Für die PTI ein drastischer Einschnitt: Immerhin gelten gut 42 Prozent aller Pakistaner als Analphabeten; auf dem Wahlschein suchen diese nach dem Wahlabzeichen ihrer Partei. Die Kandidaten der PTI waren im Februar dementsprechend gezwungen, als „Unabhängige“ anzutreten.Verworrener ist der Fall Imran Khans: Im Herbst letzten Jahres wurde ihm nach einer hitzigen Rede gegen die Übergangsregierung das passive Wahlrecht für fünf Jahre aberkannt.
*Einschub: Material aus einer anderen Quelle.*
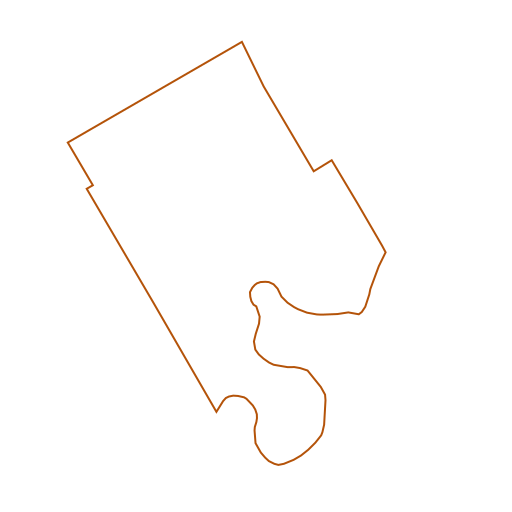 Vanderburgh, Indiana, United States of America (Natural Earth projection), rotated 329°
{"feature_id": "52423323B71593821490385", "entity_name": "Vanderburgh", "entity_type": "district", "adm_level": 2, "iso_a3": "USA", "parent_name": "United States of America", "parent_adm1": "Indiana", "projection": "natural_earth1", "projection_center": [-87.601, 37.997], "detail": "fine", "context": "isolated", "style": "outline", "palette": "amber", "viewbox_px": 512, "rotation_deg": 329, "n_neighbors": 0, "source": "geoboundaries", "source_scale": "gbopen_adm2", "svg_char_len": 1219}
<svg xmlns="http://www.w3.org/2000/svg" viewBox="0 0 512 512"><g transform="rotate(329 256 256)"><path d="M153.1,61.8L152.6,111.3L145.5,111.2L144.0,243.4L141.8,369.2L153.1,363.4L157.0,362.2L160.4,362.5L164.6,364.0L168.5,366.7L173.0,371.0L174.3,373.5L176.3,382.5L176.3,387.2L175.2,392.1L173.3,395.5L170.8,398.5L166.9,402.0L164.9,404.8L159.2,416.2L158.9,427.0L160.0,433.5L161.4,438.4L164.7,443.6L167.6,446.6L172.9,448.5L183.3,450.1L191.8,450.2L200.9,449.0L210.7,446.6L219.5,443.3L222.2,441.2L227.5,435.7L241.3,415.4L243.8,410.4L244.1,401.6L241.2,380.7L236.1,374.8L231.7,371.0L225.8,367.5L215.1,358.3L212.3,354.0L209.6,347.9L207.7,341.8L207.2,335.9L210.2,328.2L215.8,322.5L223.7,315.6L227.9,309.9L230.3,299.3L228.8,296.5L228.8,292.3L230.1,288.0L232.2,283.9L236.5,281.3L240.0,280.2L242.8,279.9L244.5,280.3L246.3,280.6L250.7,282.9L253.6,285.0L256.5,289.3L257.7,295.1L256.9,304.0L259.0,312.3L262.3,319.4L264.6,323.2L270.5,330.8L277.9,337.3L280.4,339.0L282.8,340.5L295.9,347.7L306.1,351.9L314.1,358.9L317.8,358.5L323.5,355.8L333.3,347.3L337.0,343.2L356.0,328.0L369.0,319.6L369.4,312.0L370.1,262.7L370.2,212.9L349.1,213.1L349.5,164.1L349.9,114.7L354.2,65.2L153.1,61.8Z" fill="none" stroke="#b45309" stroke-width="2"/></g></svg>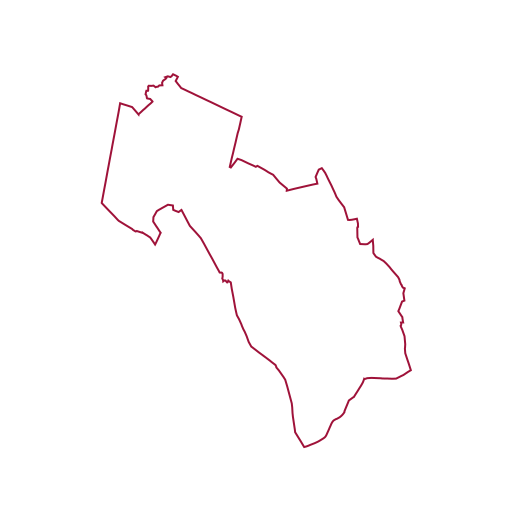 outline of Briežuciema pag., Baltinavas, Latvia, rotated 75°
{"feature_id": "27541924B17753887700390", "entity_name": "Briežuciema pag.", "entity_type": "district", "adm_level": 2, "iso_a3": "LVA", "parent_name": "Latvia", "parent_adm1": "Baltinavas", "projection": "natural_earth1", "projection_center": [27.554, 56.968], "detail": "fine", "context": "isolated", "style": "outline", "palette": "rose", "viewbox_px": 512, "rotation_deg": 75, "n_neighbors": 0, "source": "geoboundaries", "source_scale": "gbopen_adm2", "svg_char_len": 5735}
<svg xmlns="http://www.w3.org/2000/svg" viewBox="0 0 512 512"><g transform="rotate(75 256 256)"><path d="M403.6,176.1L404.4,173.5L406.5,166.8L406.6,166.7L407.0,165.7L408.4,160.7L409.8,156.3L410.7,152.4L409.8,148.0L409.6,147.2L409.1,144.4L407.4,139.5L406.4,136.0L401.8,136.2L398.2,136.4L395.5,136.6L388.6,137.0L383.8,136.1L383.6,136.0L383.2,135.8L382.9,135.7L379.9,134.7L371.9,133.3L366.9,133.7L365.5,133.8L364.7,133.9L362.3,134.3L360.9,134.4L360.6,134.0L360.3,133.7L359.9,133.5L359.2,133.3L358.8,133.2L358.1,133.2L357.8,133.2L358.3,131.1L358.0,131.1L353.5,130.6L353.2,130.5L352.7,130.5L352.3,130.7L351.7,130.9L351.5,131.0L348.8,131.9L346.2,132.8L346.0,132.7L344.2,131.3L337.8,126.7L337.5,124.2L330.1,123.3L325.7,120.7L325.2,121.3L325.1,121.5L325.0,121.8L324.9,122.0L324.6,122.2L324.4,122.3L324.0,122.5L323.5,122.6L323.3,122.7L323.0,122.8L322.9,122.8L322.7,122.8L322.4,122.8L321.8,122.8L321.6,122.9L321.2,123.2L317.8,123.7L316.0,123.6L313.2,124.2L305.5,128.0L303.8,128.8L301.2,129.9L297.0,132.1L293.9,134.0L292.0,135.9L290.6,137.2L289.4,138.6L287.7,140.3L283.7,141.8L282.9,141.7L276.6,140.1L271.5,139.2L270.6,139.0L271.9,141.8L273.0,144.3L273.3,145.5L273.0,147.3L272.2,149.8L271.4,152.3L267.4,152.8L266.9,152.8L264.3,153.2L255.0,150.9L254.4,150.5L254.3,149.9L250.9,149.1L246.1,148.9L246.0,151.2L246.0,151.3L245.8,154.0L245.4,156.5L244.9,157.8L238.4,158.0L232.9,158.2L231.8,158.2L227.5,160.0L223.3,161.7L219.5,163.0L217.0,163.3L214.3,163.7L211.6,164.2L207.4,164.9L203.6,165.7L199.7,166.5L196.8,167.0L194.0,167.6L193.8,167.6L191.0,168.6L188.2,169.7L188.8,173.0L191.9,175.5L195.1,178.0L197.1,177.8L202.0,178.0L201.7,182.4L201.5,187.7L201.2,195.9L201.0,202.0L200.9,209.4L198.9,208.7L195.2,211.3L191.4,214.0L190.7,214.4L188.3,215.5L186.4,216.4L182.0,218.4L180.1,220.5L178.2,222.5L176.5,224.0L174.8,225.6L172.1,228.4L169.3,231.3L169.8,233.1L167.8,235.4L166.2,237.4L164.6,239.4L162.1,242.3L159.6,245.2L158.4,247.0L157.3,248.7L158.8,250.6L160.4,252.6L164.0,257.4L163.2,258.3L155.8,254.4L153.8,253.3L150.2,251.3L146.6,249.4L141.1,246.4L135.6,243.5L132.6,241.9L129.3,239.8L123.6,236.8L117.8,233.8L116.0,236.0L114.1,238.2L110.4,242.5L106.7,246.9L103.1,251.1L99.5,255.3L95.8,259.6L92.2,263.9L88.5,268.2L84.9,272.5L83.4,274.2L82.0,275.8L79.6,278.7L77.0,281.7L74.4,284.8L72.0,285.8L69.6,286.9L66.2,288.3L62.7,285.1L61.3,286.4L59.0,289.1L60.4,290.9L61.0,292.3L59.6,294.7L59.8,297.3L60.8,296.5L61.6,297.6L62.6,300.4L64.4,301.9L66.9,302.2L66.2,305.2L67.1,307.0L66.9,307.7L66.9,308.8L67.0,309.3L64.9,310.9L64.6,313.0L63.8,315.5L64.3,316.2L64.4,316.3L65.8,316.6L67.1,317.0L68.1,317.3L68.3,317.4L68.5,317.6L68.0,319.1L68.6,319.5L71.0,320.7L71.1,320.8L72.2,320.4L73.1,320.3L75.2,320.5L75.6,320.4L76.6,318.3L76.8,317.8L76.9,317.6L77.0,317.5L78.0,317.0L79.6,316.1L80.1,316.0L81.3,318.2L82.5,320.8L83.7,323.1L84.9,325.3L85.7,327.1L87.0,329.5L88.6,332.6L89.0,332.8L84.6,334.9L80.1,337.1L77.4,341.3L74.7,345.6L73.3,347.7L81.9,351.7L91.9,356.5L102.0,361.3L107.2,363.8L112.4,366.3L115.4,367.7L118.3,369.1L124.1,371.9L130.0,374.7L135.4,377.3L140.9,379.9L146.4,382.5L152.0,385.2L160.2,389.1L164.8,391.3L165.3,391.1L169.7,388.7L173.0,386.9L175.9,385.3L176.4,385.0L180.9,382.5L185.5,380.1L186.1,379.7L186.6,379.4L187.1,378.9L192.3,374.0L197.7,368.8L198.1,368.5L198.9,368.1L201.0,366.1L201.2,365.8L201.2,365.7L201.1,365.0L201.0,364.7L204.3,359.6L204.1,359.5L206.8,357.0L208.0,355.8L209.3,354.7L210.4,353.7L210.7,353.4L211.0,353.3L211.6,353.1L212.0,352.9L214.5,352.0L217.0,351.1L218.8,350.5L218.7,350.4L218.5,350.2L216.2,348.2L213.8,346.2L211.4,344.2L209.0,342.3L208.9,342.1L206.6,342.9L202.3,344.3L202.2,344.4L199.1,345.4L196.1,346.4L191.9,345.0L189.5,342.6L187.0,340.2L186.2,337.6L185.8,335.9L185.5,334.9L184.6,331.3L183.7,327.8L184.7,325.5L185.7,323.2L190.0,324.0L191.3,322.4L193.5,319.4L192.2,316.1L192.8,315.9L193.5,315.8L196.5,315.1L205.0,313.2L207.6,312.6L209.8,312.1L217.1,308.3L222.1,305.8L223.0,305.4L224.4,304.7L227.4,303.9L230.9,303.0L233.0,302.5L237.6,301.4L242.6,300.2L244.5,299.7L247.7,298.9L250.7,298.2L253.7,297.5L256.7,296.8L261.0,295.7L262.5,295.4L262.7,295.2L262.9,294.4L263.1,293.5L263.6,293.1L264.5,292.9L264.8,292.9L265.1,293.0L265.6,293.1L267.4,293.6L269.0,294.4L269.5,294.3L270.3,294.1L271.4,294.1L272.0,294.2L271.6,293.2L271.5,292.6L271.5,292.3L271.9,291.8L274.0,290.8L274.1,290.4L272.7,289.2L272.9,289.1L275.0,287.2L281.3,287.9L286.9,288.3L289.7,288.5L300.7,289.5L305.0,289.7L307.8,289.8L308.4,289.8L312.8,288.7L318.3,287.8L319.9,287.7L322.5,287.3L323.3,287.2L326.3,286.5L331.0,285.8L337.1,285.3L342.3,284.0L343.5,283.0L343.8,282.8L344.2,282.5L346.8,280.5L349.6,278.4L356.0,273.3L360.6,269.7L362.3,268.5L366.2,265.5L366.3,265.4L366.6,265.4L367.8,265.1L368.0,265.1L368.9,265.2L369.1,265.1L372.7,263.4L372.8,263.4L380.7,260.5L381.2,260.4L383.0,259.8L390.1,259.6L406.7,259.6L407.6,259.6L411.6,260.2L413.5,260.6L417.3,261.4L418.7,261.6L420.5,261.9L428.3,262.8L433.6,263.4L436.4,263.8L446.7,260.7L452.7,259.0L453.0,258.9L453.0,256.6L452.9,255.5L452.8,254.4L452.5,252.5L452.2,249.7L452.0,247.8L451.5,244.9L451.3,243.9L450.9,242.4L450.3,240.4L449.8,238.7L449.4,237.6L449.1,236.8L448.7,236.1L448.2,235.4L447.7,234.9L447.1,234.3L444.4,232.1L443.3,231.2L442.2,230.3L441.0,229.4L439.3,228.0L438.3,227.2L437.4,226.5L436.6,225.7L436.1,225.2L435.5,224.4L435.2,224.0L434.9,223.4L434.6,222.3L434.3,221.3L434.2,220.2L434.1,219.5L433.8,218.5L433.7,218.0L433.4,216.9L433.1,216.2L432.6,215.1L432.1,214.2L431.4,213.1L431.1,212.7L430.4,211.8L429.7,211.0L429.5,210.9L429.2,210.9L428.4,210.4L421.1,204.8L420.8,204.6L419.6,203.7L417.6,198.5L417.5,197.9L416.8,197.2L415.5,195.8L412.3,192.3L410.5,190.4L408.5,188.2L407.5,187.2L406.6,186.3L405.5,185.3L404.4,184.5L402.8,183.4L403.0,183.3L402.8,180.2L403.6,176.1Z" fill="none" stroke="#9f1239" stroke-width="2"/></g></svg>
Diesen Februar folgten nur wenige Tage vor der Wahl zwei Verurteilungen aufgrund einer umstrittenen Korruptionsanklage zu je zehn und vierzehn Jahren Haft. Seine eigentliche Entmachtung mutmaßt Khan hingegen in jenem Skandal begründet, der in Pakistans Geschichte als „Lettergate“ einging: Kurz nach Rußlands Einmarsch in die Ukraine verweigerte Khan als Premierminister im März 2022 die Verurteilung Rußlands für den Angriffskrieg.
„Offensichtliche Einmischungen“durch die US-Regierung
Eine Depesche des Amtsleiters für Südasien des US-Außenministeriums, Donald Lu, sei ihm daraufhin zugespielt worden, in welcher Lu die Absetzung Khans durch die Opposition forderte, da Pakistan ansonsten „schreckliche Folgen“ drohten. Khan selbst sprach von „offensichtlichen Einmischungen in die inneren Angelegenheiten Pakistans“ durch die US-Regierung unter Joe Biden, zu welchem er, anders als vorab zu Donald Trump, keinen guten Draht aufbauen konnte. Das anschließende Mißtrauensvotum gegen Khan war, wie bekannt, jedoch erfolgreich. Trotz dieser zahlreichen Hürden gelang den „Unabhängigen“ der PTI hingegen erneut ein deutlicher Achtungssieg: Abzüglich der reservierten Sitze für Frauen und Minderheiten gewann die PTI 93 der insgesamt 336 Parlamentssitze. Auf den folgenden Plätzen landeten die PML-N mit 75 sowie die PPP mit 54 Sitzen. Doch während Khan neben regionalistischen und islamistischen Splitterparteien bislang kaum Verbündete im Parlament werben konnte, schmieden letztere bereits an einer Großen Koalition zur Regierungsbildung.
Umstritten ist noch, welche der beiden Parteien den Präsidenten und welche Regierungschef und Kabinett stellen wird. Zementiert wurde die neue politische Freundschaft jedoch bereits mit der Wahl von Maryam Nawaz Sharif, der Tochter von Navaz Sharif, als neuer Ministerpräsidentin der Provinz Punjab, der mit 130 Millionen Einwohnern bevölkerungsreichsten Provinz Pakistans. Inwieweit diese neue politische Allianz von Dauer sein wird, bleibt abzuwarten. In der Geschichte Pakistans hatte noch kein einziger Regierungschef eine volle Amtszeit überstanden.